The normal boiling point for methyl hydrazine \(\left(\mathrm{CH}_{3} \mathrm{~N}_{2} \mathrm{H}_{3}\right)\) is \(87^{\circ} \mathrm{C}\). It has a vapor pressure of \(37.0 \mathrm{~mm} \mathrm{Hg}\) at \(20^{\circ} \mathrm{C}\). What is the concentration (in \(\mathrm{g} / \mathrm{L}\) ) of methyl hydrazine if it saturates the air at \(25^{\circ} \mathrm{C}\) ?

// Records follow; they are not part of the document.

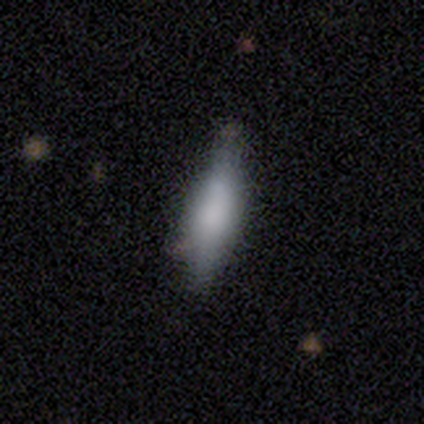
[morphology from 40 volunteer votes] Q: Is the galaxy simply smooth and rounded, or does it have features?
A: smooth — 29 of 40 (72%).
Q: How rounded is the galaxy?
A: cigar-shaped — 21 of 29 (72%).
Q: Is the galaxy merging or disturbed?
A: none — 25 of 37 (68%).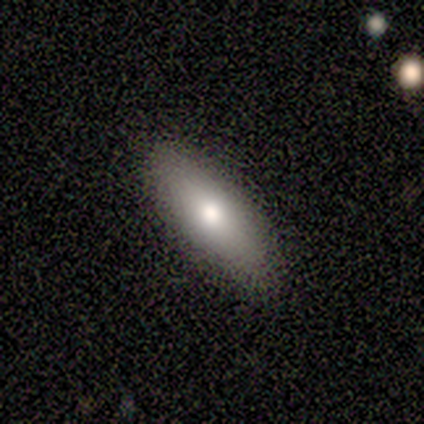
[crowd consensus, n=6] A smooth galaxy with no disk features (100%) that is cigar-shaped (83%). Merging: none (100%).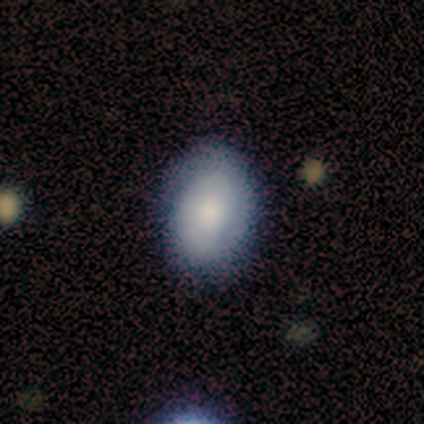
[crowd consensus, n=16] smooth-or-featured: smooth: 50% | featured or disk: 44% | star or artifact: 6%
  how-rounded: in between: 88% | round: 12% | cigar-shaped: 0%
  merging: none: 80% | minor disturbance: 20% | major disturbance: 0% | merger: 0%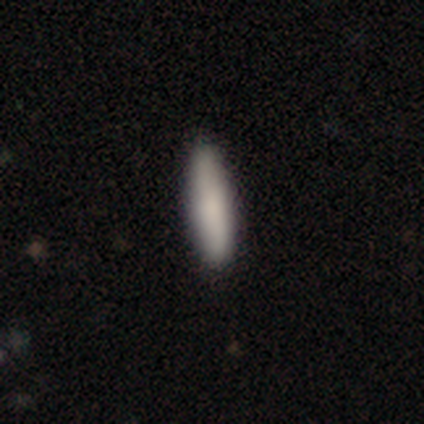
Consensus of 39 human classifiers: Morphology: type=smooth (82%); roundness=cigar-shaped (84%); merging=none (92%).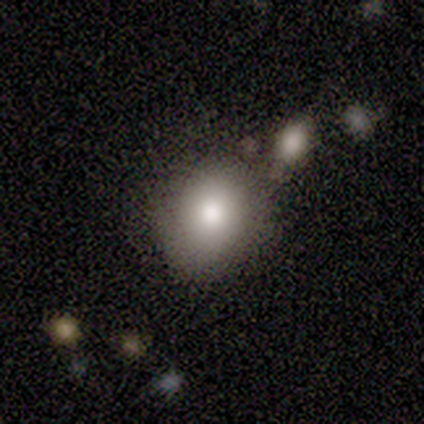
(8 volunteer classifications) Morphology: type=smooth (100%); roundness=round (62%); merging=none (50%).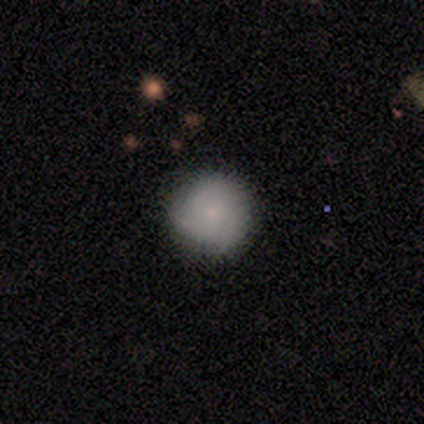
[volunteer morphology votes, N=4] smooth 75%, featured or disk 25%, star or artifact 0%. Down the decision tree: how rounded — round (100%); merging — none (75%).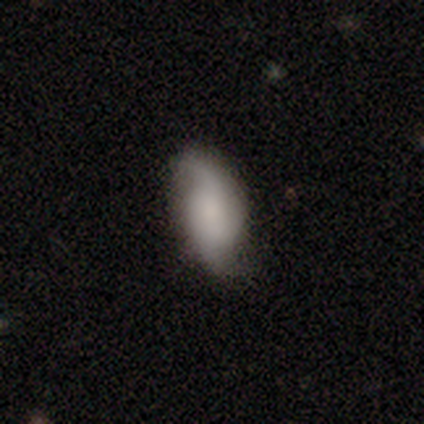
Overall: featured or disk (80%). Edge-on disk: no (100%). Bar: no (75%). Spiral arms: yes (100%). Spiral arm count: 2 (100%). Spiral winding: loose (75%). Bulge size: small (50%, tied with none). Merging: none (100%).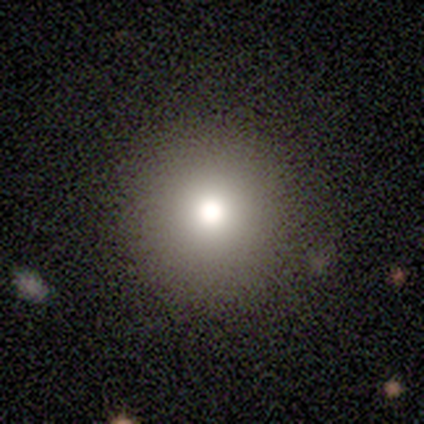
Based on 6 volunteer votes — Smooth or featured? 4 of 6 (67%) said smooth. How rounded? 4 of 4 (100%) said round. Merging? 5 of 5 (100%) said none.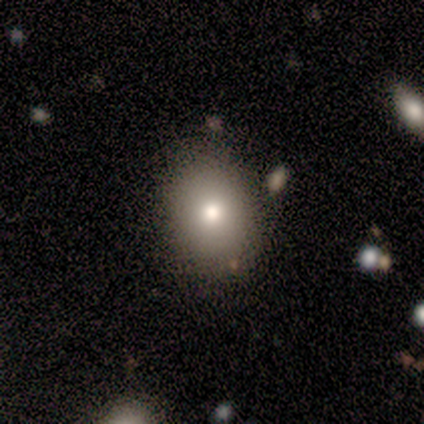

We'll be using the following form of the Clausius-Clapeyron equation: \(\ln \frac{P_{2}}{P_{1}}=-\frac{\Delta H_{vap}}{R}\left(\frac{1}{T_{2}}-\frac{1}{T_{1}}\right)\) where: \(P_{1}=37.0 \text{ mm Hg}\) (vapor pressure at \(T_{1}=20^{\circ} \mathrm{C}\)) \(T_{1}=20+273.15=293.15\mathrm{K}\) \(P_{2}\) is the vapor pressure at \(T_{2}=25^{\circ} \mathrm{C}\) \(T_{2}=25+273.15=298.15\mathrm{K}\) \(\Delta H_{vap}\) is the enthalpy of vaporization, which is constant for a given substance \(R=8.314 \mathrm{J} / \mathrm{mol} \cdot \mathrm{K}\) (universal gas constant) To find the enthalpy of vaporization, we first need to find out the molar mass of methyl hydrazine: \(\mathrm{CH}_{3} \mathrm{~N}_{2} \mathrm{H}_{3}\) Molar mass: \(12.01 \mathrm{g/mol} (\mathrm{C})+3(1.008 \mathrm{g/mol})(\mathrm{H})+2(14.007 \mathrm{g/mol})(\mathrm{N})=45.08 \mathrm{g/mol}\) Since methyl hydrazine boils at \(87^{\circ} \mathrm{C}\), we can assume that \(\Delta H_{vap} \approx 40.7 \text{ kJ/mol}\) which is the typical value for substances with a similar boiling point. Now we can use the Clausius-Clapeyron equation to find \(P_{2}\): \(\ln \frac{P_{2}}{37.0}=-\frac{40700}{8.314}\left(\frac{1}{298.15}-\frac{1}{293.15}\right)\) Solving for \(P_{2}\): \(P_{2}=37.0 \cdot e^{-\frac{40700}{8.314}\left(\frac{1}{298.15}-\frac{1}{293.15}\right)}=50.72 \mathrm{~mm} \mathrm{Hg}\)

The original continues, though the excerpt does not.